Many new roles will be recruited into CDS, which currently employs 70 staff. This will include positions such as product managers, agile delivery managers, service designers, user researchers and an interaction designer. Other roles, around the transactional service stack, will also be needed, in areas such as Microsoft Dynamics and CRM, and will be gradually advertised online.

Williams is convinced that even though salaries in local government are not comparable to high paying private sector digital jobs, the strategy that is being shaped at Croydon will make it a very attractive place to work:

“There will be some exciting roles and we know how to attract good candidates to those,” says Williams. “Croydon is a really cool place to work, and a really ambitious council. We may not always be able to compete on salary but we can compete on culture and ambition: we are a fun team, passionate about what we do.

“The whole council is full of people who are there because they care about making Croydon better. And with all the regeneration and vision we have here, it is quite appealing for people who want to come and join us.”

Many of the new roles that will be required to support the digital initiatives actually exist within the council’s outsourced service provision, the CDO explained, but change is also underway in that space.

Moving towards supplier disaggregation

A shift to a disaggregated supplier model is another significant part of capability building for the new way of delivering services at the council. This will involve a move, happening this month, from a single contract with Capita to various suppliers.

The new supplier pool includes Littlefish, an SME from Nottingham who will take over user support and the IT helpdesk, Xerox for print and Vodafone for telephony. Capita will remain part of the picture, with a reduced scope.

“We want more choice and there’s a collective ambition around trying to make that better,” says Williams. “We want the incumbents to innovate faster and maybe to move away from this continual cycle of re-procuring every five to 10 years. The way to deal with suppliers should be agile too.

“It’s not like we’re trying to completely disrupt models and take [incumbents’] business away,” he says. “It’s that we want to work with them to move things forward a bit, maybe by disaggregating some of the large chunks of software and making them smaller parts so there is a little more flexibility.”

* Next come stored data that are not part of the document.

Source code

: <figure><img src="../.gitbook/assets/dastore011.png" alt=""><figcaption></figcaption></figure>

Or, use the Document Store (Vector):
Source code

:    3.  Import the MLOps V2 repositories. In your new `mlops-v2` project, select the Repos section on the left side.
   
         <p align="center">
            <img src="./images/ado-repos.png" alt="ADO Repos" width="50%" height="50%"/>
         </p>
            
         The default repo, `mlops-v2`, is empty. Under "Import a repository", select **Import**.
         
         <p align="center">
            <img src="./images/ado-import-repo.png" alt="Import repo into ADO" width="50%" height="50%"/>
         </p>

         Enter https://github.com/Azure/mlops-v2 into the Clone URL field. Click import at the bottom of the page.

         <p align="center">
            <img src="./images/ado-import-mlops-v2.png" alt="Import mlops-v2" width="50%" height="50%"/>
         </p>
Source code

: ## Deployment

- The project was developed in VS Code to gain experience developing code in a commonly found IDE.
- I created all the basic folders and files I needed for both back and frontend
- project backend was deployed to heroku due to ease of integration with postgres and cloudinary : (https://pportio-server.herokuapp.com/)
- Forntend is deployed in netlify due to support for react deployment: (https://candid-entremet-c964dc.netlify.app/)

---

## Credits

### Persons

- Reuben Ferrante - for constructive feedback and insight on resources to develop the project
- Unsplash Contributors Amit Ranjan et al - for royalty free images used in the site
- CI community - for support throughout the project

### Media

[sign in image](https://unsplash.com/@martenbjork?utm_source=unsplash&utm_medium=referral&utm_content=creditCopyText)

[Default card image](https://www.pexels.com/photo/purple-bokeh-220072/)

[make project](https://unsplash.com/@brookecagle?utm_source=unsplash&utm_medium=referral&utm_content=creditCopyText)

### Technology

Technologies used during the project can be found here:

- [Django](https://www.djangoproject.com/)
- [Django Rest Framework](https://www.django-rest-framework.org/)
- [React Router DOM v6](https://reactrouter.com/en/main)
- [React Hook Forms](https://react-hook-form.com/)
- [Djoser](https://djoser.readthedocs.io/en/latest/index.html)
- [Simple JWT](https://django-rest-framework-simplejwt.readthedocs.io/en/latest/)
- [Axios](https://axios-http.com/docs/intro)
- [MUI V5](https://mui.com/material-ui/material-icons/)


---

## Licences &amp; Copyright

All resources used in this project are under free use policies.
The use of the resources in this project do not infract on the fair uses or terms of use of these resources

According to Williams, the council is also keen to encourage more bidding from SMEs as part of its new approach to procurement: “We’re talking to Croydon companies about whether they can get ready for it next time – we’re keen to support our local SMEs in making sure that they know how to bid for [local government contracts].

“There is obviously a fair amount of competition,” he says. “But I want them to bringing that to the table and be aware of the opportunities that we have in the council as one of the biggest employers and one of the biggest spenders in the local economy.”

Future vision

In a year’s time, Williams expects his function will have delivered a “much better website for the council”. He also expects his team will have a grip on demand management and a clear public roadmap, so the pipeline is evident to all stakeholders.

Driving transparency around the project pipeline will also mean small and medium-sized enterprises will stand a better chance of doing business with the council, he says.

Significant improvements are also expected for some of the council’s core business systems, covering areas including adult and children’s social care casework, planning and building control, and revenue and benefits.

Beyond the technical deliverables, Williams also expects the culture will have “shifted a fair bit” in terms of driving understanding around the new ways of working, with a learning development program for all staff around digital also in the horizon.

“We have really good technology here in terms of our laptops and our software that all has access to,” says Williams. “What has not been done enough is training and support to make the most of it.

“There’s a whole bunch of efficiency gains to be had in the council, but also just making it feel a better place to work, by ensuring we’re a place that has great technology and supports people to use it to best effect.”